Without even meaning to, I compared my real mother and my supposed mother in my head. I immediately understood why my father would do that, if he was so vain as to only care about looks – which he was…

“Do you understand now, my dear?” Thomas asked me.

“Yes, yes,” I said, nodding. “But, why didn’t he just let it be known that he had a child out of wedlock? He wasn’t mayor then.”

“Yes, but your father had been campaigning for mayor years before you were born. He knew that if the people knew he was such a hypocrite as to have an affair with a woman, and then not condone that in public,” Thomas explained.

“So he told Katherine and she went along with it?” I asked.

“Did you just call your mother Katherine?” Thomas asked with wide eyes.

“She’s not my mother,” I said bitterly.

“Your birth mother or not Rose, Miss Katherine raised you,” Thomas said.

“Don’t lie to yourself,” I muttered.

“She fed you and changed your cloths didn’t she?” he asked.

“Well, yes, but-“

“Then she is your mother, Rose.”

“But they lied to me!” I said, breaking eye contact with Thomas.
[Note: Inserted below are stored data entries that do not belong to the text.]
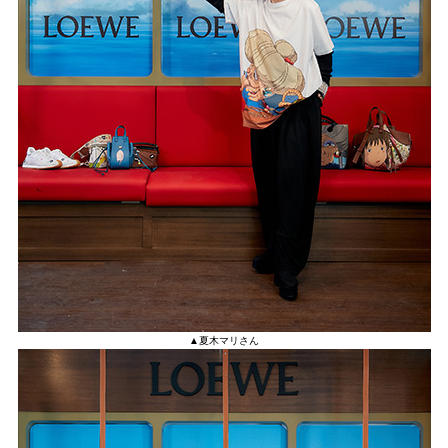
▲夏木マリさん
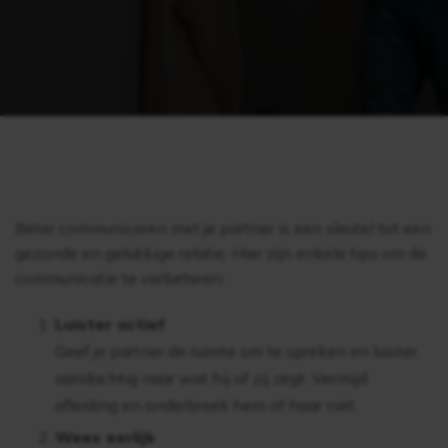
Beter communiceren met je partner is een sleutel tot een
gezonde en gelukkige relatie. Hier zijn enkele tips om de
communicatie te verbeteren:
Luister actief
Geef je partner de ruimte om te spreken en luister
aandachtig naar wat hij of zij zegt. Vermijd
afleiding en onderbreek hem of haar niet.
Wees eerlijk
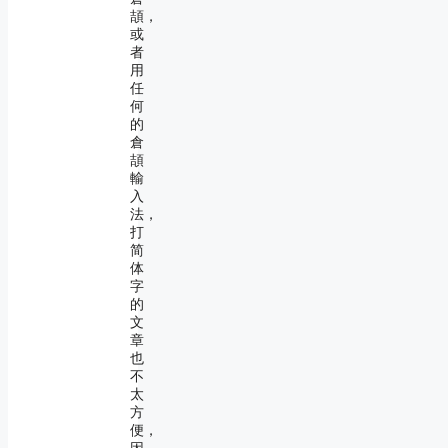
頡，
或
者
用
任
何
的
倉
頡
輸
入
法，
打
简
体
字
的
文
章
也
不
太
方
便，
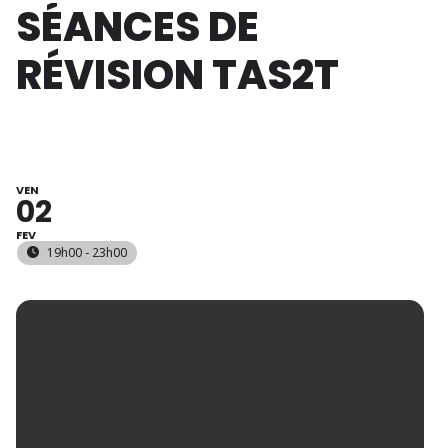
SÉANCES DE
RÉVISION TAS2T
VEN
02
FEV
19h00 - 23h00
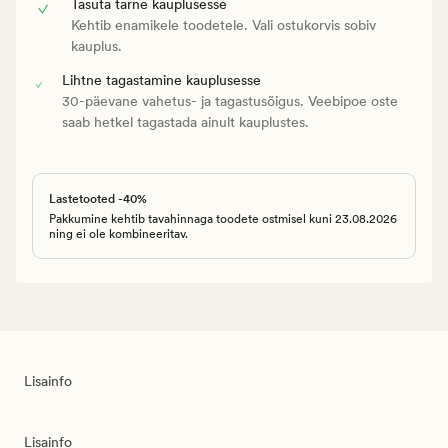
Tasuta tarne kauplusesse
Kehtib enamikele toodetele. Vali ostukorvis sobiv
kauplus.
Lihtne tagastamine kauplusesse
30-päevane vahetus- ja tagastusõigus. Veebipoe oste
saab hetkel tagastada ainult kauplustes.
Lastetooted -40%
Pakkumine kehtib tavahinnaga toodete ostmisel kuni 23.08.2026
ning ei ole kombineeritav.
Lisainfo
Lisainfo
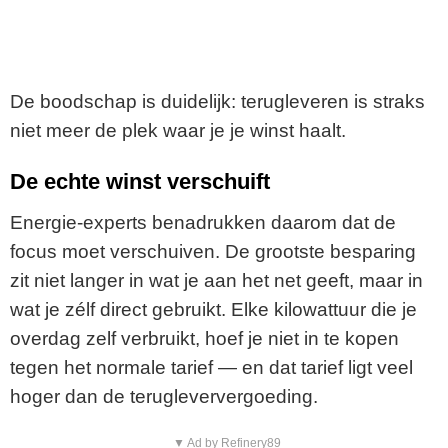
De boodschap is duidelijk: terugleveren is straks
niet meer de plek waar je je winst haalt.
De echte winst verschuift
Energie-experts benadrukken daarom dat de
focus moet verschuiven. De grootste besparing
zit niet langer in wat je aan het net geeft, maar in
wat je zélf direct gebruikt. Elke kilowattuur die je
overdag zelf verbruikt, hoef je niet in te kopen
tegen het normale tarief — en dat tarief ligt veel
hoger dan de terugleververgoeding.
▼ Ad by Refinery89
I turned and put my head on my forehead again. This feeling must not be good for my baby.

I paused. Did I just think about the thing inside of me? It’s not that I didn’t want it – or her, or him – but this is the worst time! I’m not together with her father!

Once again, I stopped myself. I just determined the gender of my child. My hand was on my stomach, stroking it softly. I hadn’t even realized I had been doing that.

I must be going insane.

“Rose,” Thomas said. “It was for the best. They protected you.”

“How did they protect me? They lied to me, nothing else!” I yelled, turning to face Thomas.

He looked at me apprehensively for a second and spoke. “Rose, do you have any idea of what they do to children that were born out of wedlock?”

I shook my head. “No.”

“It’s not a law,” Thomas began, “but the townspeople despise them. If they get caught outside alone, something bad happens. Some have been kidnapped and killed. Some have been slaughtered at the scene,” Thomas told me in a flat voice.